JOB: Every record below should appear in your answer, copied exactly.

Segment Start: SOURCE MATERIAL

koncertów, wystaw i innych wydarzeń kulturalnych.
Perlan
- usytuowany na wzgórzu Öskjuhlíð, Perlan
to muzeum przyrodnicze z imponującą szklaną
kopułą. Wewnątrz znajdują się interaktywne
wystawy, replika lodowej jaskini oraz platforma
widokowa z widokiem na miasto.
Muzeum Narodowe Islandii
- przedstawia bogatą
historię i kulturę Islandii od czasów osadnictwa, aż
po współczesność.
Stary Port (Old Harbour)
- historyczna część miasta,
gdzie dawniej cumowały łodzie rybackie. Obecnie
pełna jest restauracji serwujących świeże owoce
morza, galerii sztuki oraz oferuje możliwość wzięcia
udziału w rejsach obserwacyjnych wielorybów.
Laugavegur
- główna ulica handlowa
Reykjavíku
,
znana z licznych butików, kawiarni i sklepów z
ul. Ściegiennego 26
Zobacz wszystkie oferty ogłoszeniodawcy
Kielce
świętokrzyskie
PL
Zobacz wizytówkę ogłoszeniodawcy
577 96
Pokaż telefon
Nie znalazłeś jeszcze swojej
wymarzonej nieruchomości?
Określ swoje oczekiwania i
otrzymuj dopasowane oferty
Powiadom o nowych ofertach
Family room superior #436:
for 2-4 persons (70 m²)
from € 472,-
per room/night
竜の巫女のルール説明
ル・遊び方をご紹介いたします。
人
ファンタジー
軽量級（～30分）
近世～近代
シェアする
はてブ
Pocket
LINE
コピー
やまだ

Segment End: SOURCE MATERIAL

EXERCISE SOLUTION:
koncertów, wystaw i innych wydarzeń kulturalnych.
Perlan
- usytuowany na wzgórzu Öskjuhlíð, Perlan
to muzeum przyrodnicze z imponującą szklaną
kopułą. Wewnątrz znajdują się interaktywne
wystawy, replika lodowej jaskini oraz platforma
widokowa z widokiem na miasto.
Muzeum Narodowe Islandii
- przedstawia bogatą
historię i kulturę Islandii od czasów osadnictwa, aż
po współczesność.
Stary Port (Old Harbour)
- historyczna część miasta,
gdzie dawniej cumowały łodzie rybackie. Obecnie
pełna jest restauracji serwujących świeże owoce
morza, galerii sztuki oraz oferuje możliwość wzięcia
udziału w rejsach obserwacyjnych wielorybów.
Laugavegur
- główna ulica handlowa
Reykjavíku
,
znana z licznych butików, kawiarni i sklepów z
ul. Ściegiennego 26
Zobacz wszystkie oferty ogłoszeniodawcy
Kielce
świętokrzyskie
PL
Zobacz wizytówkę ogłoszeniodawcy
577 96
Pokaż telefon
Nie znalazłeś jeszcze swojej
wymarzonej nieruchomości?
Określ swoje oczekiwania i
otrzymuj dopasowane oferty
Powiadom o nowych ofertach
Family room superior #436:
for 2-4 persons (70 m²)
from € 472,-
per room/night
竜の巫女のルール説明
ル・遊び方をご紹介いたします。
人
ファンタジー
軽量級（～30分）
近世～近代
シェアする
はてブ
Pocket
LINE
コピー
やまだ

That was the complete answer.